§ **Required work**:
Extract every line of text from the records below, keeping each one word for word, and leave out the pictures.

[Data records Boundary: Start]

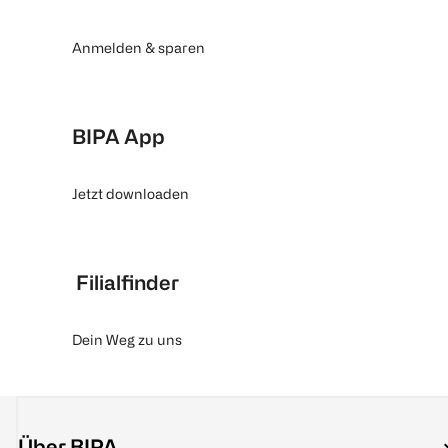
Anmelden & sparen
BIPA App
Jetzt downloaden
Filialfinder
Dein Weg zu uns
Über BIPA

[Data records Boundary: End]

§ **Task result**:
Anmelden & sparen
BIPA App
Jetzt downloaden
Filialfinder
Dein Weg zu uns
Über BIPA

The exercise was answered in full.